Your task - Your answer is the line containing "Do the same for the cleaver" plus every line after it through the end of the records, printed exactly and free of pictures.

Excerpted data -
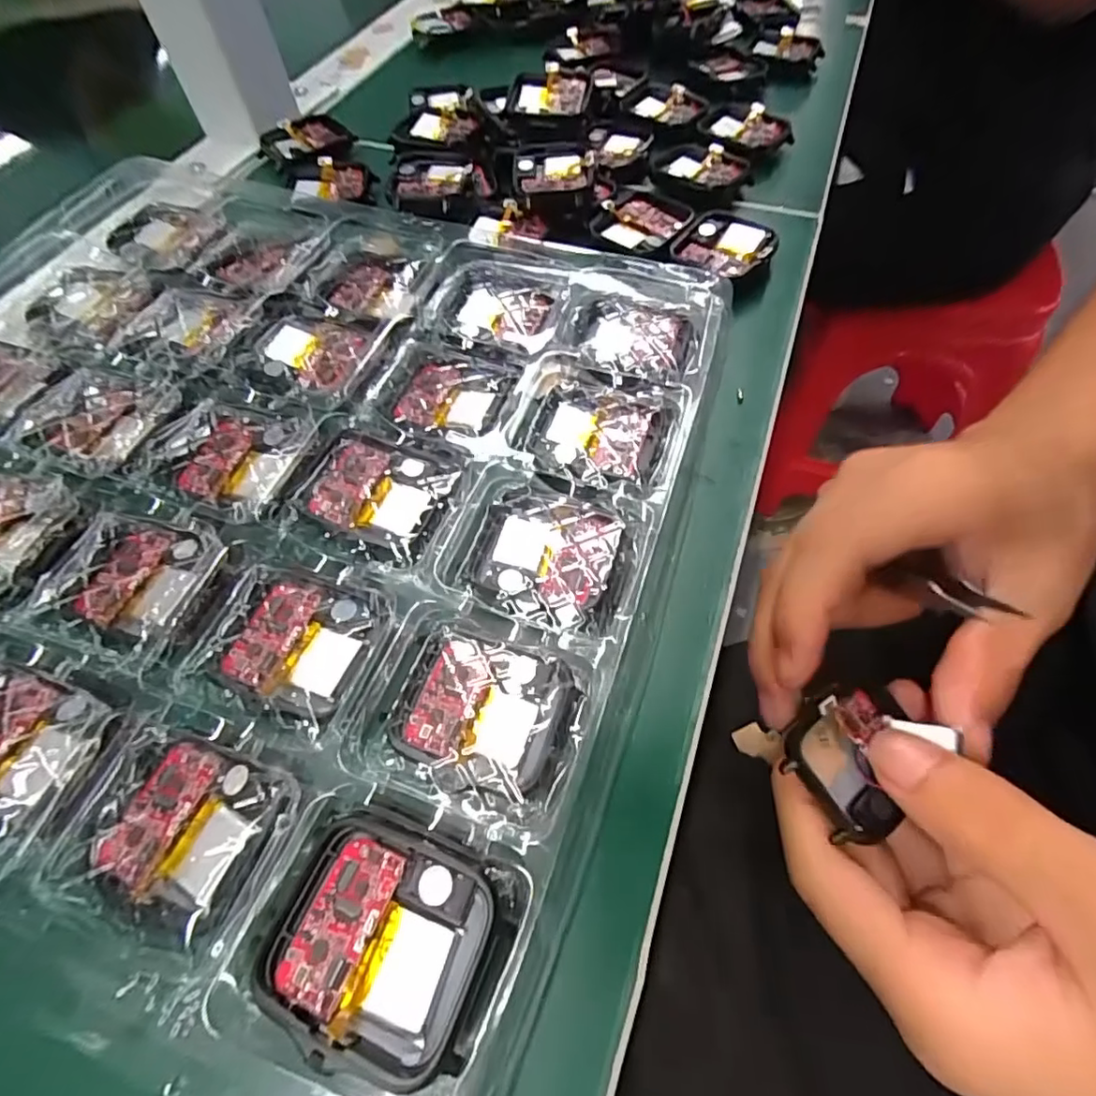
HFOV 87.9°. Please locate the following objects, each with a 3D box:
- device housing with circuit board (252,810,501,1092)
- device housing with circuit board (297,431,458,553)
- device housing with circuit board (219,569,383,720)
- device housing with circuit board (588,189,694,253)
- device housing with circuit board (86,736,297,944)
[{"bbox_3d":[-0.034,0.081,0.120,0.044,0.015,0.039,17,61,13],"label":"device housing with circuit board"},{"bbox_3d":[-0.053,-0.018,0.181,0.044,0.009,0.035,17,61,13],"label":"device housing with circuit board"},{"bbox_3d":[-0.070,0.025,0.161,0.037,0.008,0.038,11,60,9],"label":"device housing with circuit board"},{"bbox_3d":[0.044,-0.148,0.257,0.037,0.005,0.043,32,66,20],"label":"device housing with circuit board"},{"bbox_3d":[-0.086,0.068,0.137,0.039,0.008,0.037,14,61,11],"label":"device housing with circuit board"}]

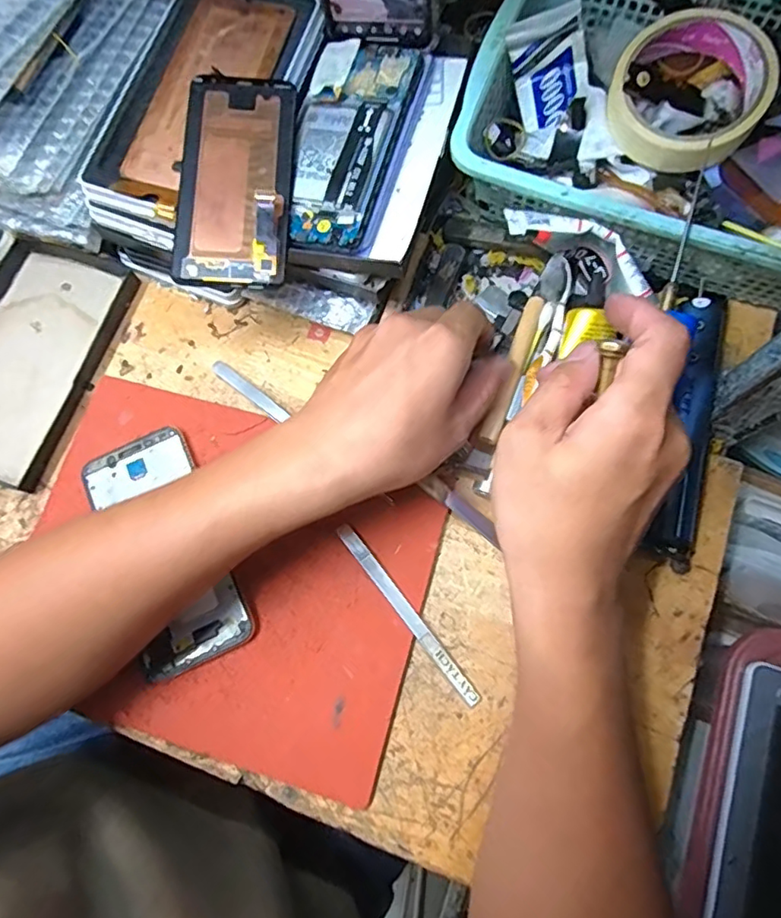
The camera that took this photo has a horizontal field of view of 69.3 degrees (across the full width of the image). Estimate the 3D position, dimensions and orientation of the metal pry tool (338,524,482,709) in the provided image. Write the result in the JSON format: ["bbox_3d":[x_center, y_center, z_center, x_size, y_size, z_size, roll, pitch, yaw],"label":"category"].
[{"bbox_3d":[0.010,0.093,0.342,0.010,0.004,0.129,-37,78,-9],"label":"metal pry tool"}]

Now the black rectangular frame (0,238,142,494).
[{"bbox_3d":[-0.260,-0.073,0.402,0.105,0.018,0.175,19,76,5],"label":"black rectangular frame"}]

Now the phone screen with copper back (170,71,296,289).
[{"bbox_3d":[-0.094,-0.173,0.341,0.064,0.008,0.140,0,76,4],"label":"phone screen with copper back"}]

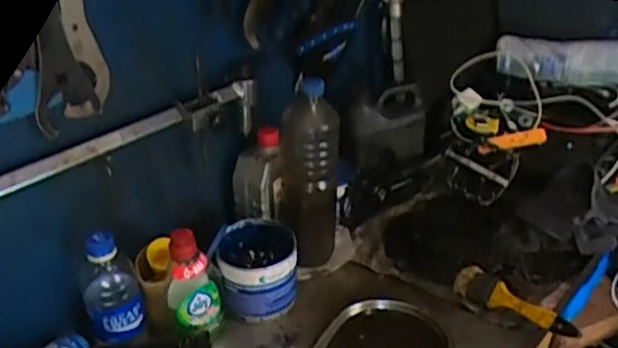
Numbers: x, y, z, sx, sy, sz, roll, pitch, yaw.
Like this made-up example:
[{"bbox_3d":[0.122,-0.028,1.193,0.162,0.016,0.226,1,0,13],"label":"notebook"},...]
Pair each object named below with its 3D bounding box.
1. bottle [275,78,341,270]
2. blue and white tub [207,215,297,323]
[{"bbox_3d":[0.000,0.003,0.828,0.083,0.256,0.070,-2,31,3],"label":"bottle"},{"bbox_3d":[-0.068,0.122,0.796,0.102,0.087,0.101,-3,31,2],"label":"blue and white tub"}]

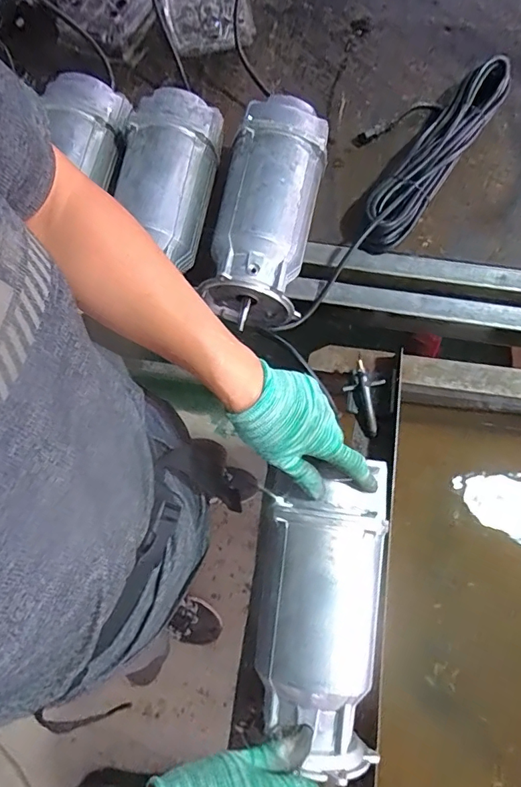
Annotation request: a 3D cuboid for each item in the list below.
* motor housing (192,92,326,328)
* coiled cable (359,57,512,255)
[{"bbox_3d":[0.012,-0.236,0.646,0.120,0.134,0.286,10,75,5],"label":"motor housing"},{"bbox_3d":[0.259,-0.354,0.707,0.072,0.057,0.353,35,78,11],"label":"coiled cable"}]

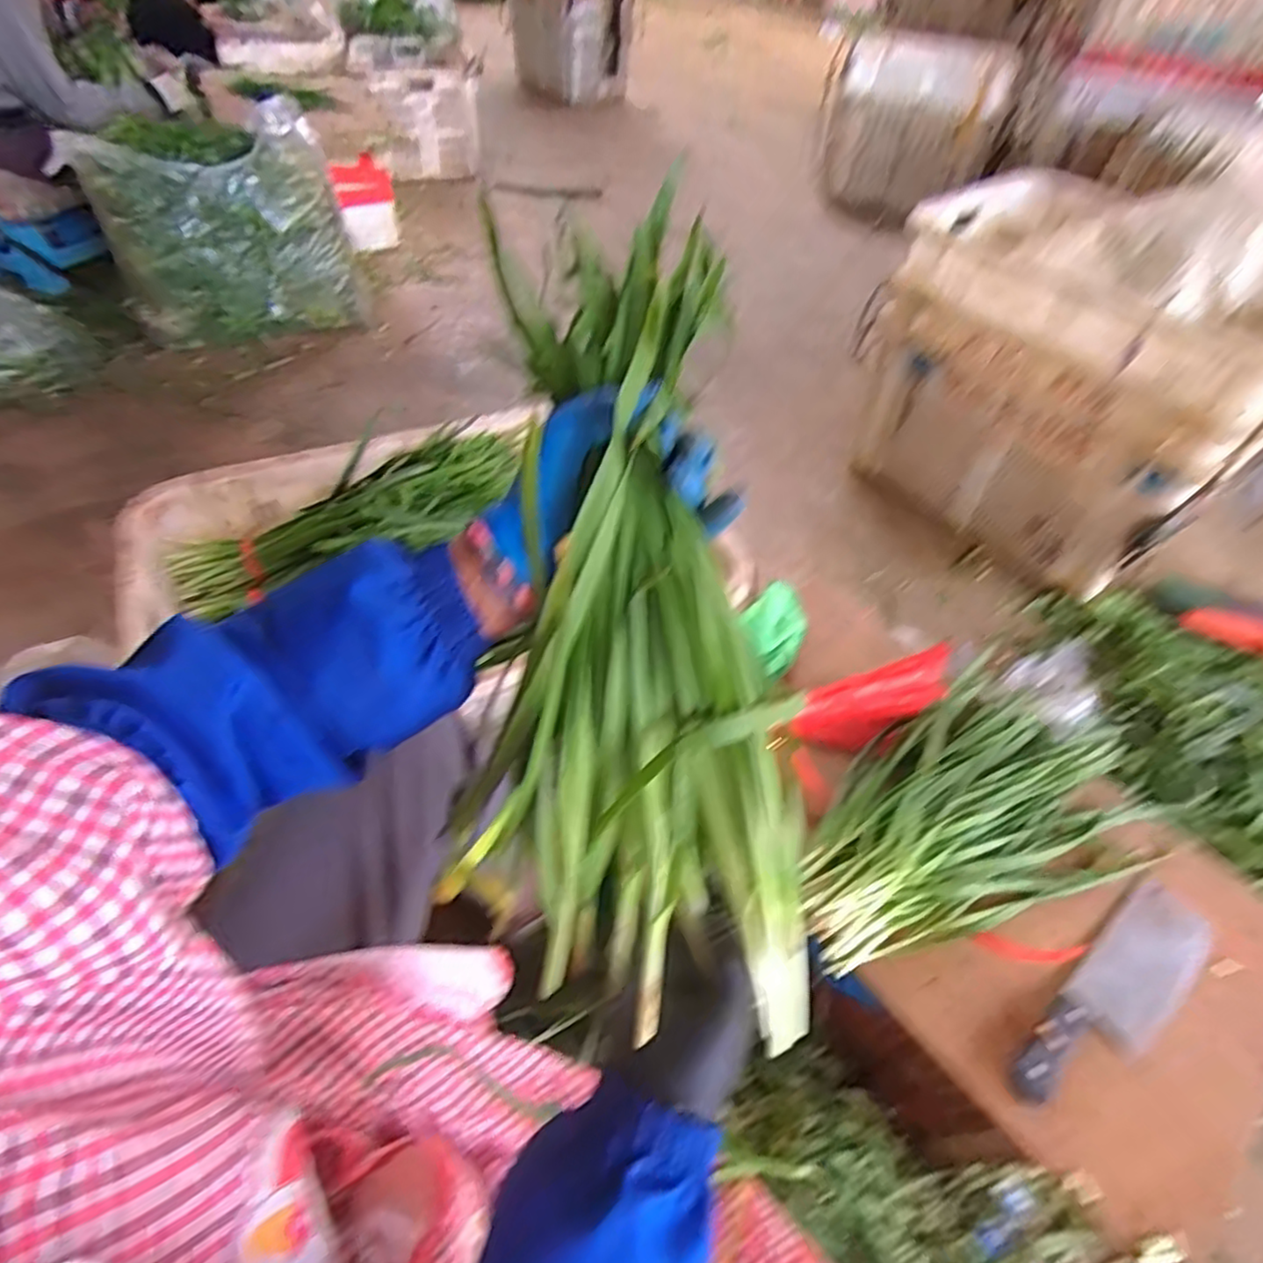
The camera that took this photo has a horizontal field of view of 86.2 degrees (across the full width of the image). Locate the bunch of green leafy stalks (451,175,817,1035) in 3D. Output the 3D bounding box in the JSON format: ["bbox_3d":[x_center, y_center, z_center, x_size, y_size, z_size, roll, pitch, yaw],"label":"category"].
[{"bbox_3d":[-0.003,-0.007,0.364,0.155,0.091,0.430,-4,89,-8],"label":"bunch of green leafy stalks"}]

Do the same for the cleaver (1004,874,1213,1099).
[{"bbox_3d":[0.422,0.313,0.579,0.269,0.018,0.071,-29,57,-26],"label":"cleaver"}]

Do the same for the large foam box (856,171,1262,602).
[{"bbox_3d":[0.849,-0.481,1.343,0.441,0.553,0.673,-32,59,-27],"label":"large foam box"}]

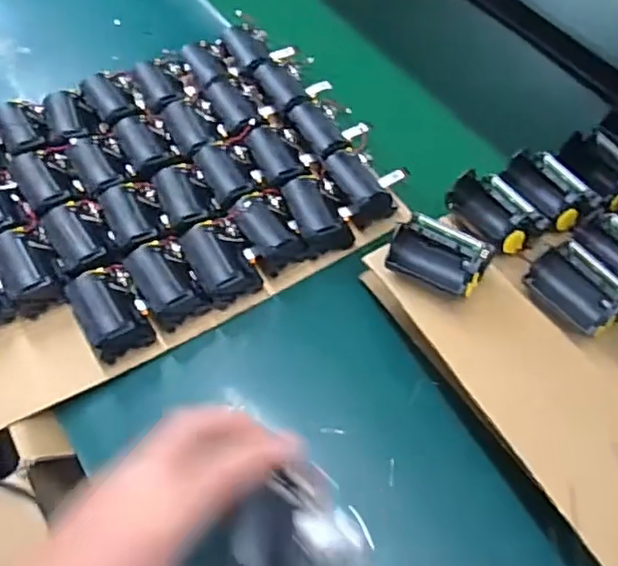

Answer area -
Do the same for the cleaver (1004,874,1213,1099).
[{"bbox_3d":[0.422,0.313,0.579,0.269,0.018,0.071,-29,57,-26],"label":"cleaver"}]

Do the same for the large foam box (856,171,1262,602).
[{"bbox_3d":[0.849,-0.481,1.343,0.441,0.553,0.673,-32,59,-27],"label":"large foam box"}]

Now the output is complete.